Astronomy: Campanus of Novara, Theorica planetarum (1r-44v); Pseudo-Thebit Bencora, De motu octave spere (47r-49v); Ptolemaica (50r-52r); Thebit Bencora, De recta imaginatione spere et circulorum eius diversorum (52v-53v); Thebit Bencora (?), De quantitate stellarum et planetarum et proportione terre (54r-55v); Thebit Bencora, De imaginibus, beginning only, with text crossed out (55v-56r); Blasius of Parma, comm. on Sacrobosco’s De sphera (56r-81v); Cecco d’Ascoli, De eccentricis et epicyclis (82r-85r); ‘Super theoricas planetarum aliquas demonstrationes…’ (87r-103v); Ptolemaica (106r-115r); Pseudo-Messahallah, De compositione astrolabii (115r-130v); ‘Sic Leonardus Cremonensis prosequitur descriptionem cosmographie in plano. Terreni situs habitabilis partes describentium Ptolomeus…’ (134v-144r); astrological notes (145r). Blank: 45r-46v (except for an incomplete astronomical diagram f. 46r), 85v-86v, 104-105, 131r-134r, 144v, 145v.

Bibl. F. Odorici, La Nazionale Biblioteca di Parma, Torino, 1873, 38 (not seen); A. Favaro, ‘Nuove ricerche sul matematico Leonardo Cremonese’, Bibliotheca Mathematica Dritte Folge 5 (1904), 326-341: 327-328; F. S. Benjamin, G. J. Toomer, Campanus of Novara and Medieval Planetary Theory, Theorica planetarum, Madison-London, 1971, 81-82; P. O. Kristeller, Iter Italicum, II, London-Leiden, 1977, 42 and 554.

50r–⁠52r

‘Incipit liber quem edidit Thebit filius Chore de his que indigent expositione antequam legatur Almagesti. <E>quator diei est circulus maior qui describitur super duos polo (!) orbis ― aut propinqui oppositioni erunt retrogradi.

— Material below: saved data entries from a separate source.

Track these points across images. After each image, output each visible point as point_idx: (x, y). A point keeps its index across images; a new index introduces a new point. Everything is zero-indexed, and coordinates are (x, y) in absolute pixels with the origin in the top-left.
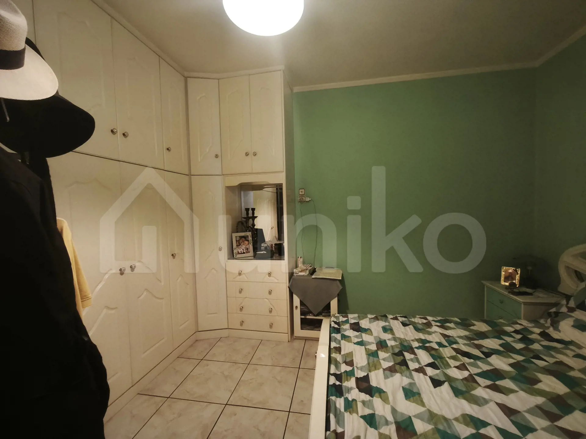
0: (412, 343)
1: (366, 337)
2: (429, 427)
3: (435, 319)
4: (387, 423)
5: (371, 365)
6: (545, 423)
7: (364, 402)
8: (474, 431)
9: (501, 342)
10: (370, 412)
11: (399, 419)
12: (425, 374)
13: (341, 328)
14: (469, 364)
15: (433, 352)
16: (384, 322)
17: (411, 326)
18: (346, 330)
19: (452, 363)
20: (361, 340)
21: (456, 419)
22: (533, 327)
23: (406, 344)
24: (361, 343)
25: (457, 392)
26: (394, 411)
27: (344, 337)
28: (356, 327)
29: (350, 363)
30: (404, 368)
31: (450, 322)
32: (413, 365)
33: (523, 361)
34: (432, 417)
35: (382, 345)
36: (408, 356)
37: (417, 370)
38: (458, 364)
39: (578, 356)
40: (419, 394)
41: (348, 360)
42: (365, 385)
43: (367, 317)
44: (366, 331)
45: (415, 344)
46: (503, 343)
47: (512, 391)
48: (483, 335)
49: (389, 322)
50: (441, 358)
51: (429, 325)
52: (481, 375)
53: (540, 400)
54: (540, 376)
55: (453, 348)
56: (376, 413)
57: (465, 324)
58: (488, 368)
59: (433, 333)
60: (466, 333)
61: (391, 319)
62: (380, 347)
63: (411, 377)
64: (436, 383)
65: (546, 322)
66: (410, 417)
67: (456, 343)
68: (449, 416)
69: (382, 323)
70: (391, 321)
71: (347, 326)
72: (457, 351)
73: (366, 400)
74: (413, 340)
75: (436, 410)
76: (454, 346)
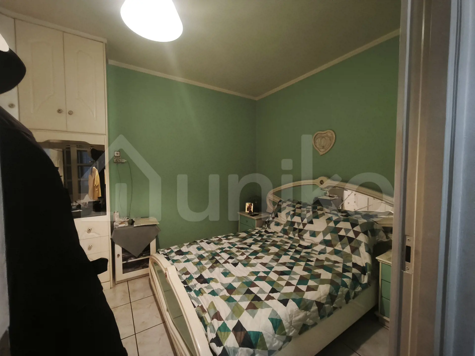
0: (216, 251)
1: (189, 257)
2: (240, 283)
3: (223, 237)
4: (222, 290)
5: (200, 270)
6: (276, 263)
7: (206, 287)
8: (256, 277)
9: (252, 239)
10: (212, 290)
11: (226, 287)
12: (229, 263)
13: (169, 256)
14: (245, 252)
15: (228, 252)
16: (196, 245)
17: (212, 243)
18: (174, 257)
19: (238, 254)
20: (187, 259)
21: (249, 275)
22: (262, 229)
23: (214, 253)
24: (188, 261)
25: (245, 265)
26: (222, 284)
27: (174, 261)
28: (180, 253)
29: (187, 273)
30: (218, 264)
31: (230, 236)
32: (222, 261)
33: (262, 244)
34: (239, 279)
35: (201, 257)
36: (217, 258)
37: (224, 263)
38: (240, 253)
39: (278, 237)
40: (230, 272)
41: (185, 272)
42: (202, 280)
43: (184, 245)
44: (187, 253)
45: (218, 251)
46: (253, 239)
47: (263, 257)
48: (245, 238)
49: (199, 244)
50: (233, 253)
51: (220, 240)
52: (251, 255)
53: (272, 256)
54: (270, 248)
55: (236, 248)
56: (214, 289)
57: (236, 236)
58: (252, 251)
59: (224, 243)
60: (238, 239)
61: (199, 242)
62: (201, 259)
63: (223, 267)
64: (235, 265)
65: (265, 226)
66: (230, 283)
67: (236, 245)
68: (245, 275)
69: (195, 246)
70: (200, 243)
71: (173, 254)
72: (238, 248)
73: (206, 286)
74: (216, 250)
75: (240, 275)
76: (236, 246)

Finis.’

106r–⁠115r

‘De utilitate astrolabii liber nonus [title added in upper margin by another hand]. <Q>uemadmodum Ptholomeus et ante eum nonnulli veteris auctoritatis viri antiquas scribunt hystorias… (106v) Sit possibile, Iesure, et plerumque necessarium ut in plano represententur circuli in speram corpoream incidentes — (114r) cum ipsis circulis tropicis et cum circulis meridianis signa distinguentibus. <C>apitulum quod non est de libro quod edidit Abualcatim Maslem filius Ameti. Dixit Maslem filius Ameti: Iam rememoratus est Ptolomeus in hoc libro — tibi quod volueris de scientia tabularum. Finis. Laus Deo.’

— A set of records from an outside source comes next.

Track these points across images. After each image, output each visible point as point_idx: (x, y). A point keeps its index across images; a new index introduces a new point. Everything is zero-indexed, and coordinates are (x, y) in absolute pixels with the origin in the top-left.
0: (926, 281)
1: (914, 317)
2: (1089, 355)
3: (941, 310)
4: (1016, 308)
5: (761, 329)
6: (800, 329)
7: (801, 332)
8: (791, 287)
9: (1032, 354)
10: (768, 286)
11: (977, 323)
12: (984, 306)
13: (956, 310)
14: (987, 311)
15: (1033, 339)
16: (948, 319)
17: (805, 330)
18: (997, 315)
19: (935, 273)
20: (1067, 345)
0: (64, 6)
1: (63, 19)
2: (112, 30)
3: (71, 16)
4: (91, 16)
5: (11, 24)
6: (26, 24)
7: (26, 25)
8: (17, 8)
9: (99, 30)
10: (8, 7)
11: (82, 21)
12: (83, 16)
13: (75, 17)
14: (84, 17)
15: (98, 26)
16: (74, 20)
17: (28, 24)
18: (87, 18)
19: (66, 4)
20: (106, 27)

= Ptolemy, Planispherium (tr. Hermann of Carinthia) (A.6.1)

, Class II. Translator’s preface, 106r-106v; text, 106v-114r; Maslama’s Zxtra Chapter, 114r-115r. No glosses. This MS is wrongly referred to as ‘Parma 954, 15c, ff. 106r-155r’ in P. Kunitzsch, R. Lorch, Maslama’s Notes on Ptolemy’s Planisphaerium and Related Texts, Munich, 1994, 35.